ASH1L has been related to many developmental disorders and neuropsychiatric illnesses. It encodes histone H3-methyltransferases, and acts as a chromatin modifier. It may also bind to the promoter region of NRXN1, inhibiting its transcriptional activity, and altering synapse formation and excitatory–inhibitory balance. As an epigenetic regulator, ASH1L has multiple targets implied in the connectivity of neurons, and in modulating neurotrophin signaling, especially the BDNF-TrkB pathway. Therefore, ASH1L has pleiotropic effects, and is involved in ID, and other neurodevelopmental and psychiatric disorders [21]. In particular, we cannot exclude a role of this gene in the bipolar disorder presented by our proposita [22], because of its impact on the BDNF functionality. KCNN3 overexpression [23,24] has also been related with bipolar disorder, although this correlation has not been confirmed [25].

Familiarity for bipolar disorder in the maternal line also needs to be considered, with a multifactorial contribution linked to other inherited genes and environmental factors [26].

As previously hypothesized, LAMTOR2 intervenes in the activation of the extracellular signaling-regulated kinase and the mTOR complex 1, influencing signaling and synaptic plasticity. Consequently, it may be related with neurological diseases, anxiety, and bipolar disorder [15]. LAMTOR2 duplication and the subsequent mTOR pathway dysregulation may thus contribute to the complex neuropsychiatric disorder observed in our patient.

Our patient had never suffered from seizures, in contrast to a patient carrying a microduplication encompassing ADAR, considered as a candidate gene for epilepsy [13].

White matter anomalies may be dependent on the involvement of ADAR itself [27], which is partially embodied. Mutation analysis of ADAR has been performed in order to exclude a second imbalance potentially causing recessive Aicardi–Goutieres Syndrome 6, which resulted negative. Abnormal development of the white matter has been also related to LMNA [28,29]. In particular, a patient with 1q22q23.1 microduplication encompassing this gene presented global developmental delay, severe muscular hypotonia, and craniosynostosis associated with brain findings, including thin and hypoplastic corpus callosum and white matter anomalies [14]. Furthermore, we cannot exclude the contribution of the mild perinatal suffering reported in our patient’s history to the leukopathy.

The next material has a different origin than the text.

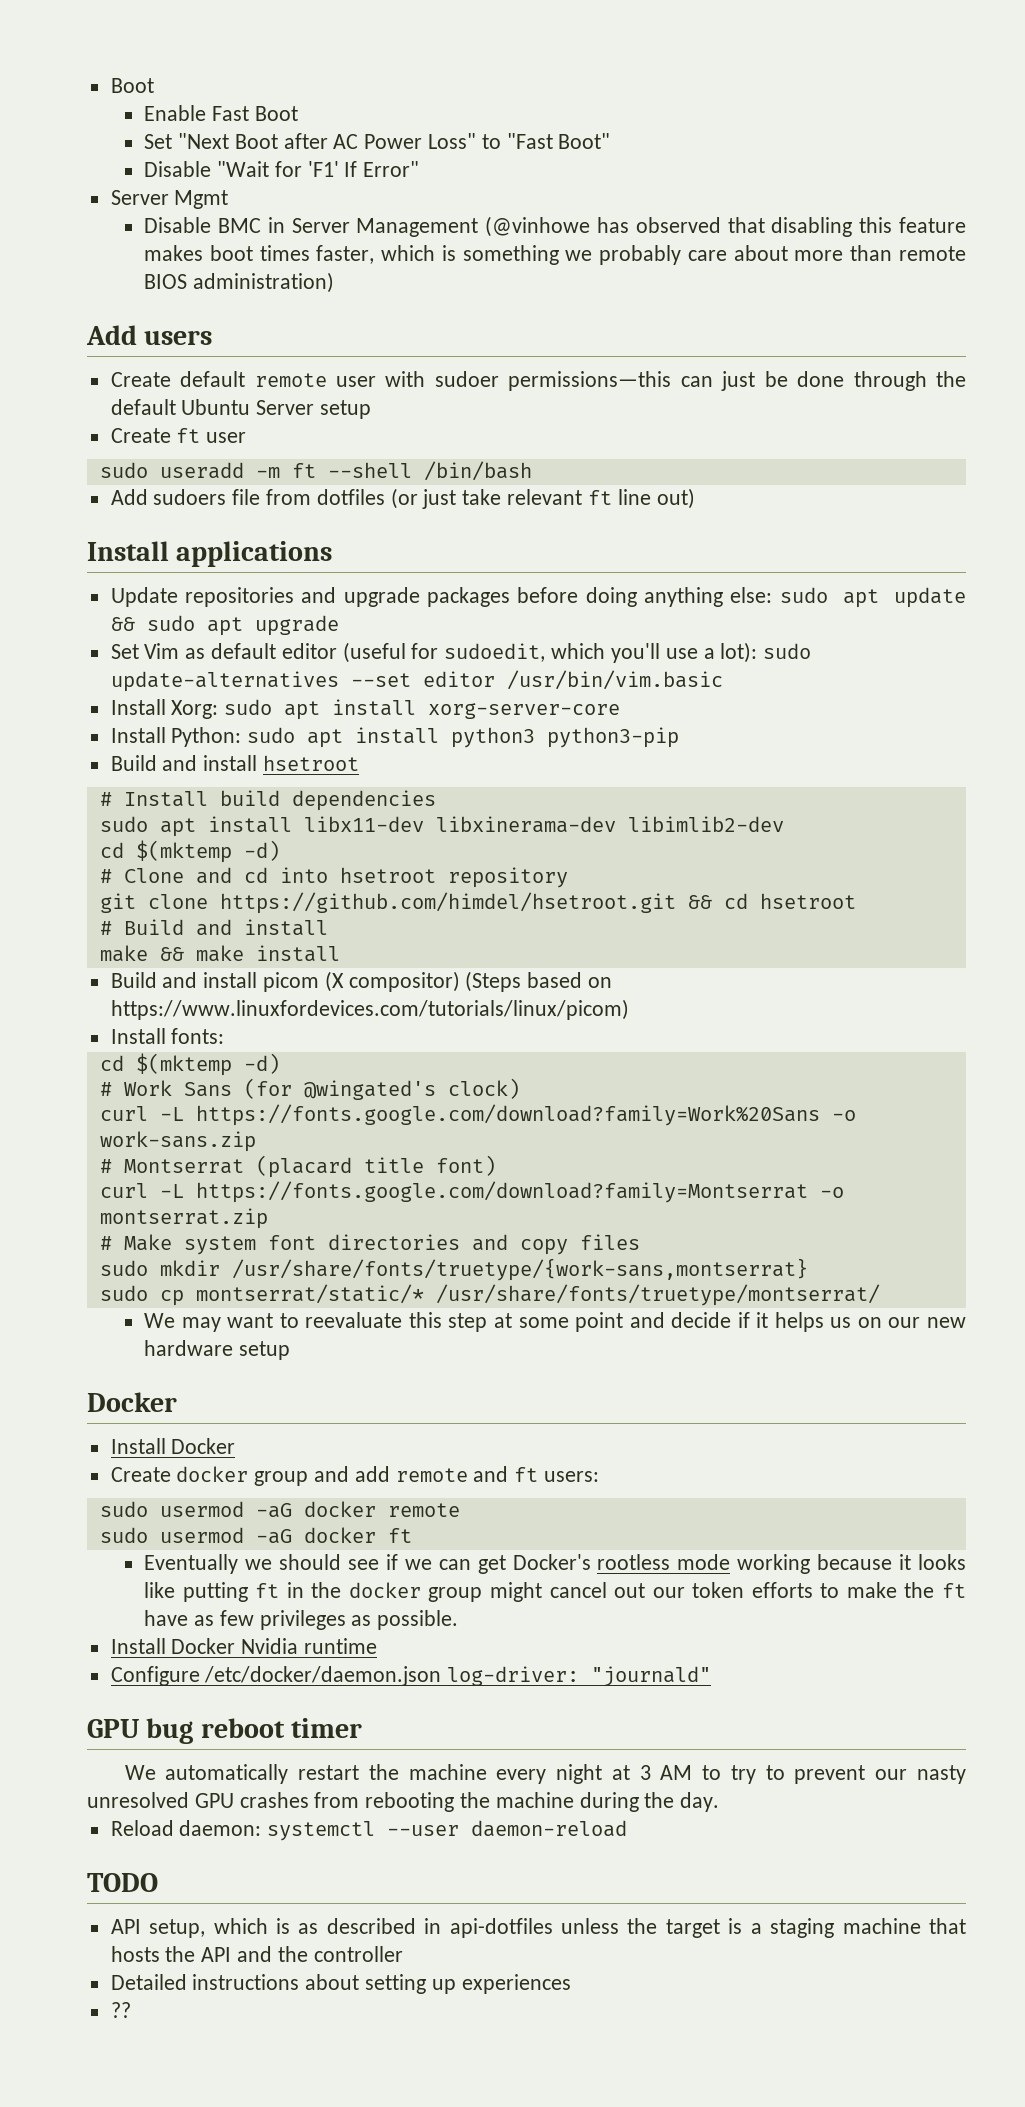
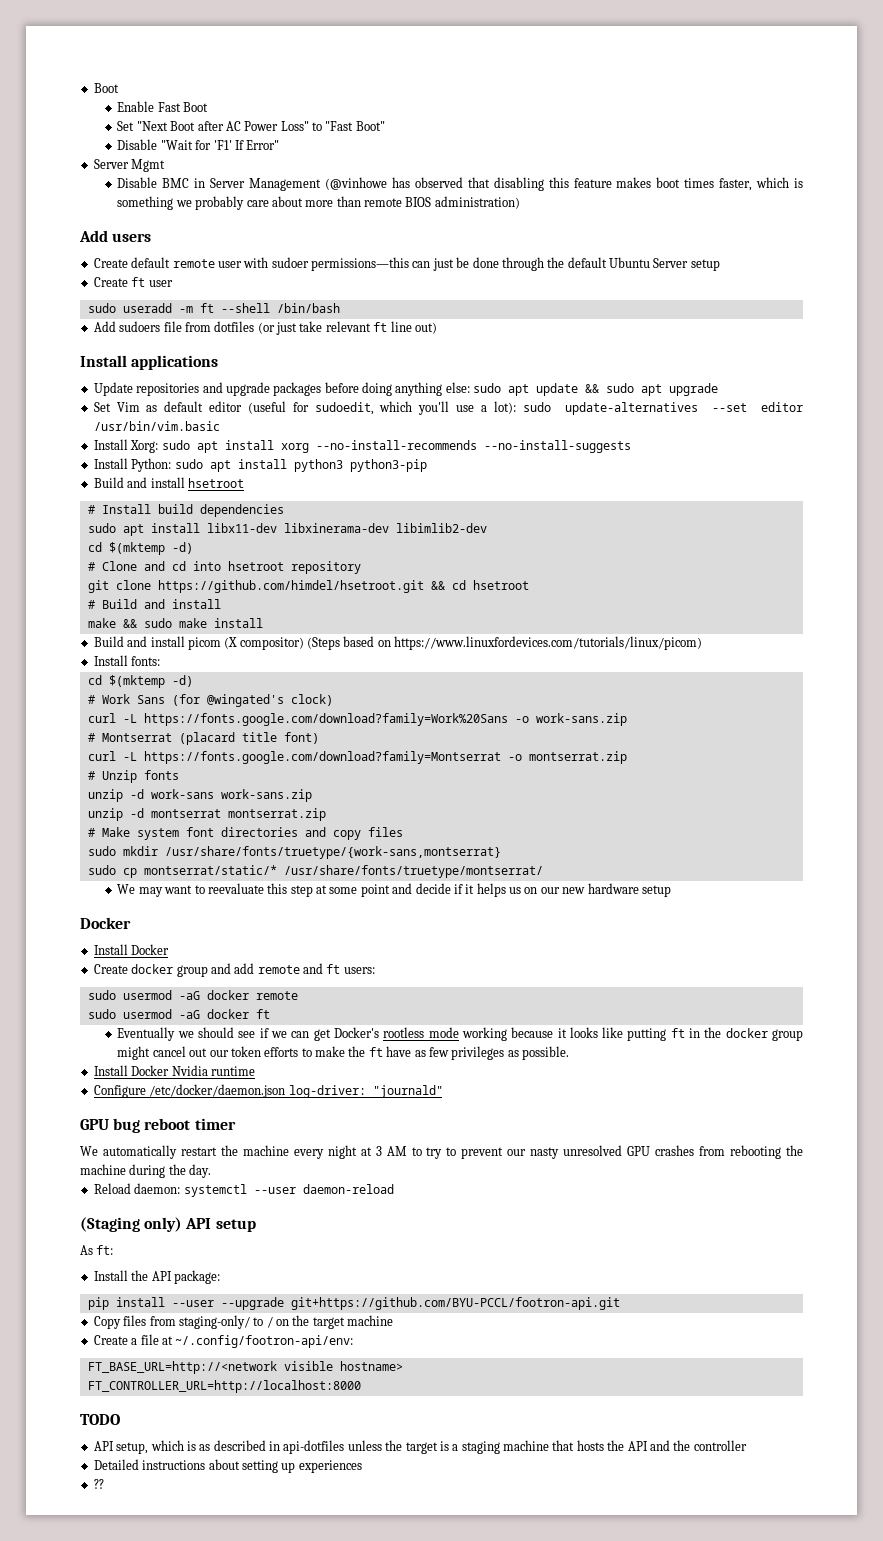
[428,703,621,719] xorg-server-core -> [280,440,631,453] xorg --no-install-recommends --no-install-suggests
(184, 954) none -> [143,618,172,628] sudo
(268, 1218) none -> [87,770,179,783] [87,789,312,802] [87,808,326,821] // # Unzip fonts // unzip -d work-sans work-sans.zip // unzip -d montserrat montserrat.zip
(628, 1828) none -> [80,1217,256,1232] [80,1245,114,1255] [93,1270,220,1284] [87,1297,620,1310] [93,1315,394,1329] [93,1334,354,1348] [87,1361,403,1374] [87,1380,361,1393] // (Staging only) API setup // As ft: // Install the API package: // pip install --user --upgrade git+https://github.com/BYU-PCCL/footron-api.git // Copy files from staging-only/ to / on the target machine // Create a file at ~/.config/footron-api/env: // FT_BASE_URL=http://<network visible hostname> // FT_CONTROLLER_URL=http://localhost:8000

MSTO1 might contribute to the mild ataxic traits described in our patient [30], while the involvement in the duplicated region of genes implied in urinary tract development (i.e., MUC1, GLMP) could explain her horseshoe kidneys [31,32,33].

5. Conclusions

In order to achieve a comprehensive diagnosis, the approach to complex neuropsychiatric pictures cannot overlook an integration between first-tier diagnostic tests, namely Array-CGH, and more advanced techniques (i.e., next generation sequencing), especially if ID and malformations are associated with neurological and psychiatric features. Indeed, although Array-CGH could be considered obsolete, it provides a large amount of information otherwise not detectable by other more advanced analyses. Therefore, the interpretation of Array-CGH results may be reconsidered over the years in the light of a more profound knowledge of the function of genes encompassed in chromosomal imbalances.